# Overview of files
## Python source files
### `generate.py`
Helper functions related to generating single-hidden-layer teacher networks, generating data from these teacher networks, and calculating error.
The custom `FastTensorDataLoader` also saves the total number of queries to datapoints.
### `fitting.py`
Helper functions and classes for fitting teacher networks.
The main entrypoint is `train_one_model`.

### `find_lr.py`
Contains helper methods for automatically finding the learning rate (`find_lr`).

### `lowess.py`
Helper function for lowess regression and confidence interval.

### `smart_train.py`
Helper functions for automatic width selection using golden-section search.

### `batch_train.py`
The main module for running experiments *without* automatic width tuning.

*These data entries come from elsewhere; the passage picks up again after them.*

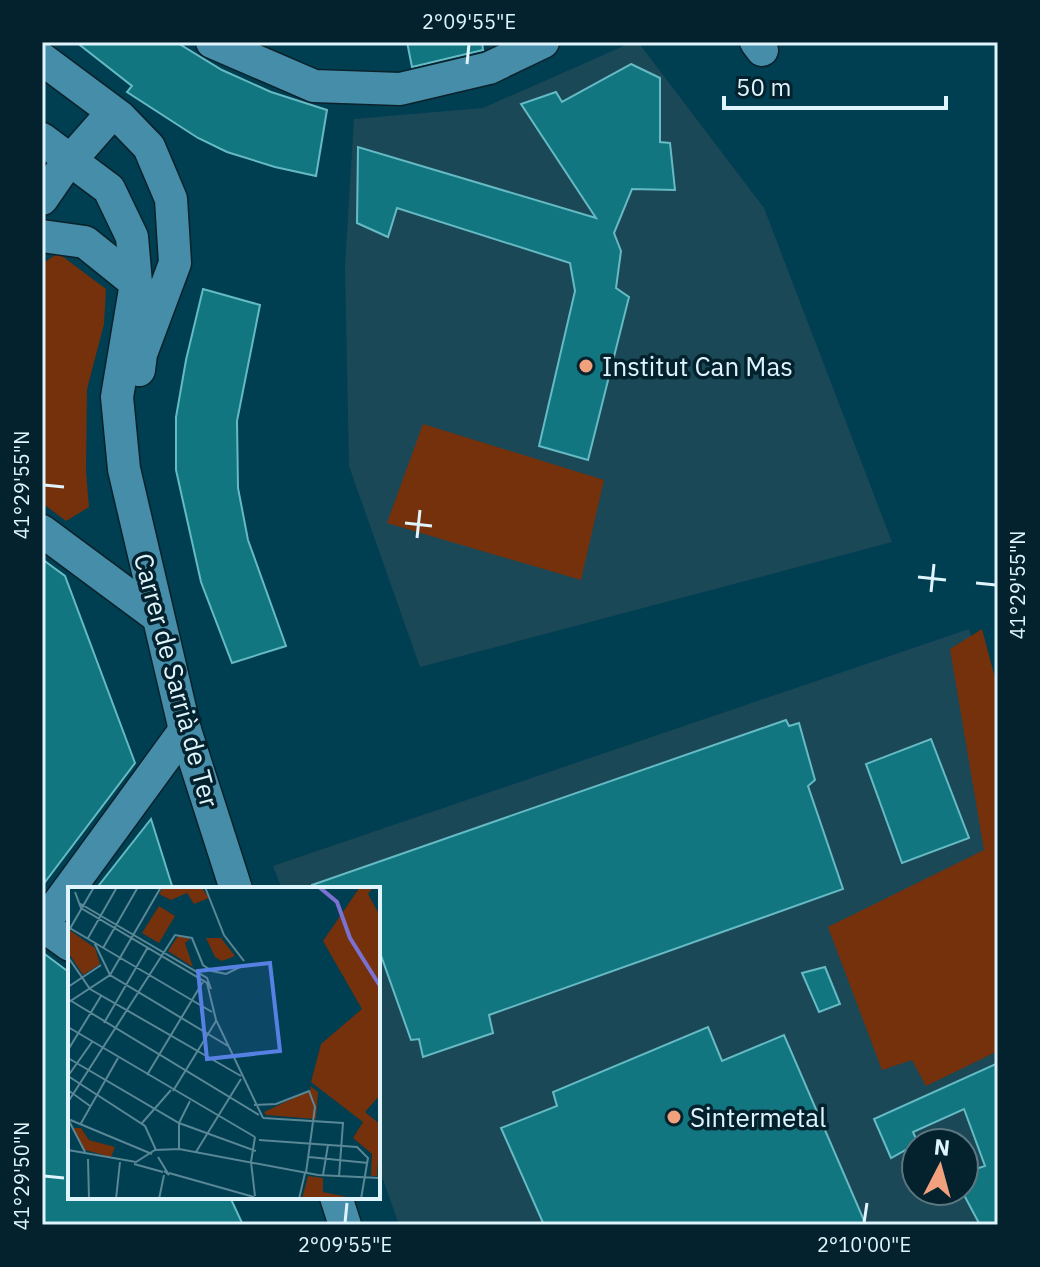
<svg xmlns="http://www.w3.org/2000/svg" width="1040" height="1267" viewBox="0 0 1040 1267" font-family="'IBM Plex Sans',sans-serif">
<rect width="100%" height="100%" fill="#003e51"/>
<!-- built -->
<g fill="#1b4857" fill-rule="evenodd">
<polygon points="633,42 638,42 764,208 892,542 420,667 349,466 345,266 354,119 483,108"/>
<path d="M969 629 998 739V1225H399L378 1165V889H282L273 866ZM916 1143H964V1191H916Z"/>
</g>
<!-- green -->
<g fill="#74310b">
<polygon points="58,253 106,289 104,324 87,389 86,471 89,507 66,521 42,503 42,264"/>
<polygon points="423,424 604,480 581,580 387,523"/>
<polygon points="982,629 998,689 998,1051 926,1086 912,1060 882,1070 828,927 984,850 950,649"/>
</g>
<!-- building -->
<g fill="#117680" stroke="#66bac4" stroke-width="2">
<polygon points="76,42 176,42 222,70 271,92 327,110 316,176 275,167 227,152 198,138 127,92 132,86"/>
<polygon points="407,42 482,42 483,50 412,67"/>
<polygon points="631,64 660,78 660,142 670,143 675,190 632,189 614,233 621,251 616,288 629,297 588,460 539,446 575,291 570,263 397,208 388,237 357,223 358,147 596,218 521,104 556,92 562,102"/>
<polygon points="203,289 260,305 237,421 238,488 248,540 286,646 232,663 201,582 176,470 176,417 186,360"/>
<polygon points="42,559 65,576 135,763 42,886"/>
<polygon points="786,720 789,726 799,723 815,780 808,786 843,889 489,1015 493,1033 423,1057 419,1039 411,1040 378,947 378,889 312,889 312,885"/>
<polygon points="931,739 969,838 902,863 866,764"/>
<polygon points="151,819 173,889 96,889"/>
<polygon points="42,952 70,973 70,1197 230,1197 243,1225 42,1225"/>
<polygon points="825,967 840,1004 819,1012 802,973"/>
<polygon points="708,1027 722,1061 784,1035 866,1225 544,1225 501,1128 557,1106 553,1092"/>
<polygon points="998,1063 998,1225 980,1225 964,1195 964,1173 985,1166 964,1109 913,1132 918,1143 891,1158 874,1119"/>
</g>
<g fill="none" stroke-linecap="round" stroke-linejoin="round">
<defs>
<g id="minor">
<polyline points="212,42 314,86 400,89 489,68 543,42"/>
<polyline points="756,42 762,50"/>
<polyline points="42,59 120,117 149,147 171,199 175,263 141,354 139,370"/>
<polyline points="42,139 109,189 132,237 136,283 117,397 124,469 185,730 236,889"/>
<polyline points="42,199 62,170 112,113"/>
<polyline points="42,236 85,242 136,283"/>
<polyline points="42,531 158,617"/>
<polyline points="42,925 70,945"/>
<polyline points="42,926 185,730"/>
<polyline points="336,1197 345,1225"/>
</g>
</defs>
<!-- minor casing -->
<use href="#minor" stroke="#0b222a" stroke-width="35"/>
<!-- minor -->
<use href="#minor" stroke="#468da9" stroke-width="32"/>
</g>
<!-- ticks -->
<path fill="none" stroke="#dff4fc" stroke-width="3" d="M467 64 469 44M44 485 64 487M405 523 432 526M417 538 420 510M918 577 946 580M976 583 996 585M931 592 934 564M44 1176 64 1178M345 1223 347 1203M864 1223 867 1203"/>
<!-- markers -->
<g fill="#f1a17c" stroke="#03222d" stroke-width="3">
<circle cx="586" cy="366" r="8"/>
<circle cx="674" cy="1117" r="8"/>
</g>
<g text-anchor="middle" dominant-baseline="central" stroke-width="7" stroke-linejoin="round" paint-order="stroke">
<!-- poi labels -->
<g font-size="26" fill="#dff4fc" stroke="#03222d" text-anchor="start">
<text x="602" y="366">Institut Can Mas</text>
<text x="690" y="1117">Sintermetal</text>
</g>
<!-- street labels -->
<g font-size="26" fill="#dff4fc" stroke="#03222d">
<text transform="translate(177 680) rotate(75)">Carrer de Sarrià de Ter</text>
</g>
</g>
<!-- overview -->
<g transform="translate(68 887)">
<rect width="312" height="312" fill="#003e51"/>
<path d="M95 0 134 1 141 11 126 17 119 6 103 13 91 7ZM292 0H305L300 7 312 29V208L297 225 312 237 309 289H303L304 267 285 251 295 235 243 195 253 157 294 122 255 54ZM91 19 107 29 91 56 74 46ZM0 42 27 61 32 77 15 88 0 65ZM110 49 122 52 117 56 125 80 100 64ZM138 51H153L167 69 154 74 147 70ZM242 199 250 205 248 232 198 228 196 225 243 203ZM5 241H13L21 253 47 260 43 270 17 263ZM240 289 255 291V305L289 312H234Z" fill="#74310b"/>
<path fill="none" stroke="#7a71d1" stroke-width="4" d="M251 0 269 15 282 51 312 99"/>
<path fill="none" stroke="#598795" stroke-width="2" d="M137 0 156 48 176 74M7 5 13 21 139 96 148 133 195 231M11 16 139 91 143 102M0 40 144 125M0 45 26 0M20 51 49 0M26 55 42 88 160 159M35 61 70 0M0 70 22 102 173 189M0 100 33 78M0 112 191 228M1 115 42 88 93 0M36 136 80 60M0 140 187 250M0 163 33 109M0 171 111 236 188 264M79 188 136 93M0 189 77 239 88 263M0 189 24 155M0 203 22 219M105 204 148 134M0 215 107 48 124 51 135 78 144 84 158 87 176 78M186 218 208 217 241 204 247 220 238 286M195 231 275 236 271 290M0 232 84 267M1 234 17 265M74 236 103 203M12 238 50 171M191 253 289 260 300 271 293 312M111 262V236L122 214M0 263 68 275 87 263 111 262 250 288 311 291M128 265 173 192M90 270 101 288 96 284M241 270 300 276M20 272 21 312M66 277 95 285M101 286 186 310M255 288 260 258M187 309 183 275 187 250M48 312 52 275M91 312 96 288M231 312 237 286"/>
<path fill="#5780e3" fill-opacity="0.15" stroke="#5780e3" stroke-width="4" d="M202 76 212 164 139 172 130 84Z"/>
<rect width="312" height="312" fill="none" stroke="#dff4fc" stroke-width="4"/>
</g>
<!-- border -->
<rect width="1040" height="1267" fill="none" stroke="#03222d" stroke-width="88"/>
<!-- north arrow -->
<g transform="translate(940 1167) rotate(6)"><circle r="38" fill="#03222d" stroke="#5b7680" stroke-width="2"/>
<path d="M0-6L14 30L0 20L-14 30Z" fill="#f1a17c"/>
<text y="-12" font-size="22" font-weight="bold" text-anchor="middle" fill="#dff4fc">N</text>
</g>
<!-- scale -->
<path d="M724 96v12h222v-12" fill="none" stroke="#dff4fc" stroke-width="4"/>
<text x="736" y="96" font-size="24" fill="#dff4fc" stroke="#03222d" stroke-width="6" paint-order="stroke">50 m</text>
<rect x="44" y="44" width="952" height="1179" fill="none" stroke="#dff4fc" stroke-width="3"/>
<g font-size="20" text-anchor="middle" fill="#dff4fc">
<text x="469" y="29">2°09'55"E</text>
<text transform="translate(22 485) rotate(-90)" y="7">41°29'55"N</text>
<text transform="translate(1018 585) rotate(-90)" y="7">41°29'55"N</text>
<text transform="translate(22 1176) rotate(-90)" y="7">41°29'50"N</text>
<text x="345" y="1252">2°09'55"E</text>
<text x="864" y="1252">2°10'00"E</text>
</g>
</svg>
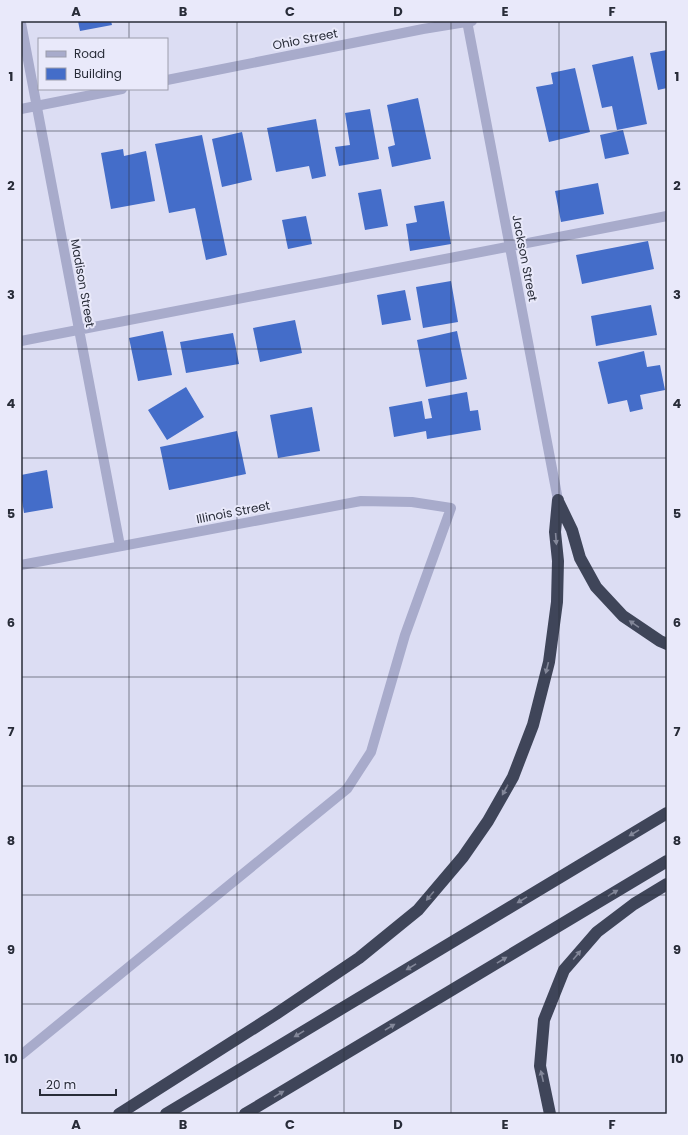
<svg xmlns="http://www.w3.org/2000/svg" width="688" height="1135" font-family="Poppins,sans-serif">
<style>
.building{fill:#446dc9}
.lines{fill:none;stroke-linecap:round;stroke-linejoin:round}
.minor{stroke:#a8abcb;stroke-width:10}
.highway{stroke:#3f4559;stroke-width:12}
.oneway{fill:#838799}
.grid{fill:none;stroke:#282c38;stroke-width:1;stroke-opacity:0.55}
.labels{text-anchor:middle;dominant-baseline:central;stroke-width:4;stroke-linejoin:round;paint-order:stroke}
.street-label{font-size:12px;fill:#282c38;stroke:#e9e9fa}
.neatline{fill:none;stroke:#282c38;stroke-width:1.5}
.grid-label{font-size:13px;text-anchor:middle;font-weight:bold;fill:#282c38}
</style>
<rect width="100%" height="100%" fill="#dcddf3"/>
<path class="building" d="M 78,21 L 111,21 L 112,25 L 80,31 Z
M 667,50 L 667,88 L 658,90 L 650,53 Z
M 633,56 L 647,124 L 617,130 L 612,106 L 602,108 L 592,65 Z
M 575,68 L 590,132 L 549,142 L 536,87 L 553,84 L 551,73 Z
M 418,98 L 431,159 L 392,167 L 388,147 L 395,145 L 387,105 Z
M 370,109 L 379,159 L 339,166 L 335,147 L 350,145 L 345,113 Z
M 316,119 L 326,176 L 312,179 L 309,166 L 276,172 L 267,128 Z
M 623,130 L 629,154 L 605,159 L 600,135 Z
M 242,132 L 252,180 L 222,187 L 212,139 Z
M 202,135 L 227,255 L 206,260 L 195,208 L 169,213 L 155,144 Z
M 123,149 L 124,156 L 146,151 L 155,201 L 111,209 L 101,153 Z
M 598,183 L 604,214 L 561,222 L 555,191 Z
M 381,189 L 388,226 L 365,230 L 358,193 Z
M 444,201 L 451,244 L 410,251 L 406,224 L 417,222 L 414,206 Z
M 306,216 L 312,244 L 288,249 L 282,220 Z
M 648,241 L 654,269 L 582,284 L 576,255 Z
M 451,281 L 458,322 L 423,328 L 416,287 Z
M 405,290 L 411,320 L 382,325 L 377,295 Z
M 651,305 L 657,335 L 596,346 L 591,316 Z
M 295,320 L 302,353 L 260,362 L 253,328 Z
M 163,331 L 172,375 L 138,381 L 129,338 Z
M 457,331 L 467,379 L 426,387 L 417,340 Z
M 233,333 L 239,364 L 186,373 L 180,342 Z
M 644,351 L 647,367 L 660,365 L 665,390 L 640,395 L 643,409 L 630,412 L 627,400 L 608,404 L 598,362 Z
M 186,387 L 204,417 L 167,440 L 148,410 Z
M 467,392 L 470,411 L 478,410 L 481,430 L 427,439 L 426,431 L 394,437 L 389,407 L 422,401 L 425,419 L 432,418 L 428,399 Z
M 312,407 L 320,451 L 278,458 L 270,415 Z
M 237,431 L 246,474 L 169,490 L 160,447 Z
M 47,470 L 53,508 L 24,513 L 21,494 L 21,475 Z"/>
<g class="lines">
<path class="minor" d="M 467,21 L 558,500
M 21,23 L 120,546
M 167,80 L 423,29 L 472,21
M 21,109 L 122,89
M 21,341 L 667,216
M 21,565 L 361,501 L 412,502 L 451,508 L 405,635 L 371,752 L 347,789 L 21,1055"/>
<path class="highway" d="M 558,501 L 572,530 L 580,558 L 596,587 L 623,616 L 660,641 L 667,644
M 119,1114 L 276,1014 L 359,958 L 418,910 L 463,857 L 488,821 L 513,777 L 533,725 L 549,662 L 557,602 L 558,561 L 555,532 L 558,500
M 166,1114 L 667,813
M 245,1114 L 667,861
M 550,1114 L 540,1066 L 544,1020 L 564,970 L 597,932 L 634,904 L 667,884"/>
</g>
<defs><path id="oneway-solid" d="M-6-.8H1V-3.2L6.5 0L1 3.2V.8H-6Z"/></defs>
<g class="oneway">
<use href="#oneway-solid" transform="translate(556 539) rotate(86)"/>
<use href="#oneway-solid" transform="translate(634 624) rotate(-146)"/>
<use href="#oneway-solid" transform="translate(547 668) rotate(104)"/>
<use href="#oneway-solid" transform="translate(505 790) rotate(119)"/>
<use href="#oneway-solid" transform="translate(634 833) rotate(149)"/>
<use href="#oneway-solid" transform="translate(613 893) rotate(-31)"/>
<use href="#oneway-solid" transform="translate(430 896) rotate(130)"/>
<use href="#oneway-solid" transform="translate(522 900) rotate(149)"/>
<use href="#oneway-solid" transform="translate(577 955) rotate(-50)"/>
<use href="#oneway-solid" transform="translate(502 960) rotate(-31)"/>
<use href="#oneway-solid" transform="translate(411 967) rotate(149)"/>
<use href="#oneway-solid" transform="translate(390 1027) rotate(-31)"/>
<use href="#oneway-solid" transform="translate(299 1034) rotate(149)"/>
<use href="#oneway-solid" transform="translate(542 1076) rotate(-103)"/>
<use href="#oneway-solid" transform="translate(279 1094) rotate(-31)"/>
</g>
<path class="grid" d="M 129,21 L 129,39M 237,21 L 237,1114M 344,21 L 344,1114M 451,21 L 451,1114M 559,21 L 559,1114M 129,89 L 129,1114M 21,131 L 667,131M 21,240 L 667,240M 21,349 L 667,349M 21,458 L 667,458M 21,568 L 667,568M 21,677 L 667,677M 21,786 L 667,786M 21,895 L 667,895M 21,1004 L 667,1004"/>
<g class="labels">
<g class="street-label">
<text transform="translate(305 39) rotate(-11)">Ohio Street</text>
<text transform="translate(525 258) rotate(79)">Jackson Street</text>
<text transform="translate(83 283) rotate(80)">Madison Street</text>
<text transform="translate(233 512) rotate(-11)">Illinois Street</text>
</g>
</g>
<rect width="688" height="1135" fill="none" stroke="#e9e9fa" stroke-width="44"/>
<rect x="38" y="38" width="130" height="52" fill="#e9e9fa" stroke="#9c9dac"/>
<rect x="46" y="51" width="20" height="6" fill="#a8abcb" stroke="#9c9dac"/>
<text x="74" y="58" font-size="12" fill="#282c38">Road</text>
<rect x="46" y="68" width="20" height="12" fill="#446dc9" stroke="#9c9dac"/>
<text x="74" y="78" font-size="12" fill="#282c38">Building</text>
<path d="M40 1089v6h76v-6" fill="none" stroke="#282c38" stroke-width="2"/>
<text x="46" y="1089" font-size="12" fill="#282c38" stroke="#e9e9fa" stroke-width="3" paint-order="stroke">20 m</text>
<rect x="22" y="22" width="644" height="1091" class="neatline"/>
<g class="grid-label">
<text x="76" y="16">A</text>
<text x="183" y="16">B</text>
<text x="290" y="16">C</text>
<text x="398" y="16">D</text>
<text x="505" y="16">E</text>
<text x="612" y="16">F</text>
<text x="11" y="81">1</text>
<text x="677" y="81">1</text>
<text x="11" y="190">2</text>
<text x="677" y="190">2</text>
<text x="11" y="299">3</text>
<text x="677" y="299">3</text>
<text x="11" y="408">4</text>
<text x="677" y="408">4</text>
<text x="11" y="518">5</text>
<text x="677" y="518">5</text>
<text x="11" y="627">6</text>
<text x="677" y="627">6</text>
<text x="11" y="736">7</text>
<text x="677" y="736">7</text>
<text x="11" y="845">8</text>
<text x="677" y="845">8</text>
<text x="11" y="954">9</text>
<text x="677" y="954">9</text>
<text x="11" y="1063">10</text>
<text x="677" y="1063">10</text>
<text x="76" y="1129">A</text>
<text x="183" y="1129">B</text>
<text x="290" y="1129">C</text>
<text x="398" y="1129">D</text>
<text x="505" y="1129">E</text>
<text x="612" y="1129">F</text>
</g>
</svg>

### `batch_train_smart.py`
The main module for running experiments *with* automatic width tuning.

### `generate_config.py`
Helper file for generating tsv configs for `batch_train.py` and `batch_train_smart.py`.

## Other files
### `result_header_tune.tsv`
Header for tsv file for results with width tuning.

### `result_header_no_tune.tsv`
Header for tsv file for results with width tuning.

# Example Code
```bash
python generate_config.py -w tune --hidden 1 --count 2 -o config_1.tsv fixed-N -N 256 -d 16 -M 16 -n 0.1 0.2
```
Generates a config file where
- the width of the fitting network is automatically tuned
- the number of hidden layers in the fitting network is 1
- 2 experiments are run for each configuration
- the sample size is fixed at 256
- d lies in (1,2,4,8,16)
- M lies in (1,2,4,8,16)
- sigma lies in (0.1,0.2)

```bash
cp result_header_tune.tsv result_1.tsv && python batch_train_smart.py --file config_1.tsv 2>/dev/null >> result_1.tsv
```
Trains on the previous configuration file, discarding debug output and storing the result into `result_1.tsv`.

```bash
python summarize_results.py -i result_1.tsv -o analysis_1.csv
```
Summarizes the results and stores into `analysis_1.csv`.

---------- 

```bash
python generate_config.py -w 4M --hidden 1 --count 2 -o config_2.tsv fixed-N -N 256 -d 16 -M 16 -n 0.1 0.2
```
Generates a config file where
- the width of the fitting network is 4 times the generating width
- the number of hidden layers in the fitting network is 1
- 2 experiments are run for each configuration
- the sample size is fixed at 256
- d lies in (1,2,4,8,16)
- M lies in (1,2,4,8,16)
- sigma lies in (0.1,0.2)

```bash
cp result_header_no_tune.tsv result_2.tsv && python batch_train.py --file config_2.tsv 2>/dev/null >> result_2.tsv
```
Trains on the previous configuration file, discarding debug output and storing the result into `result_2.tsv`.

```bash
python summarize_results.py -i result_2.tsv -o analysis_2.csv
```
Summarizes the results and stores into `analysis_2.csv`.

----- 

```bash
python3 generate_config.py -w tune --hidden 1 --count 2 -o config_3.tsv target-epsilon -e 0.1 -f analysis_1.csv
```
Based on the results in `analysis_1.csv`, try to reach a target epsilon of 0.1 for all (d, M, noise) tuples in `analysis_1.csv`.
The sample size N is doubled if epsilon is too big, and halved otherwise.

-----
```bash
python3 generate_config.py -w best --hidden 1 --count 2 -o config_4.tsv --reference result_1.tsv duplicate --config config_1.tsv
```
Generate a configuration file just like `config_1.tsv`, but with the width set to the best width.

# On parallel computation
Since the batch size is fixed to something small, we discovered that the speed does not improve with multi-threading.
Hence, to improve throughput, we executed different jobs on different cores using slurm.
Without a slurm cluster, this could be done with `gnu parallel`.